→ EXERCISE GOAL
From the records below, take each line where the string "class" shows up and copy it.

→ DATA FOR PROCESSING
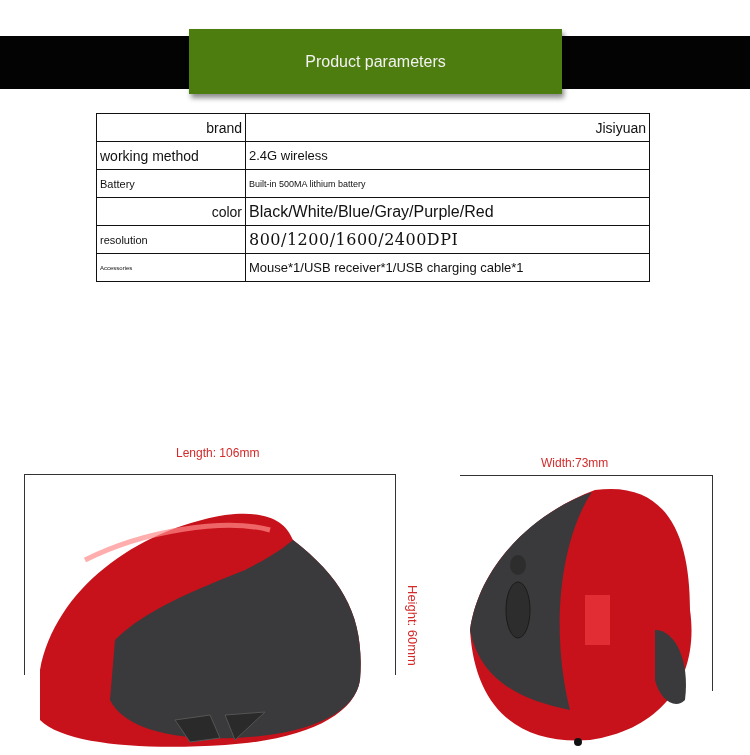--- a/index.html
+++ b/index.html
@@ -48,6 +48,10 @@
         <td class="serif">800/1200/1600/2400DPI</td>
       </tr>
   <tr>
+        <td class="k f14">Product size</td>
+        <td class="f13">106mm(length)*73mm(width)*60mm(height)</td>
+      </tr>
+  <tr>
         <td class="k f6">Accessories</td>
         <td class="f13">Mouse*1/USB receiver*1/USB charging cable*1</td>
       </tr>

→ TASK RESULT
         <td class="serif">800/1200/1600/2400DPI</td>
+        <td class="k f14">Product size</td>
+        <td class="f13">106mm(length)*73mm(width)*60mm(height)</td>
         <td class="k f6">Accessories</td>
         <td class="f13">Mouse*1/USB receiver*1/USB charging cable*1</td>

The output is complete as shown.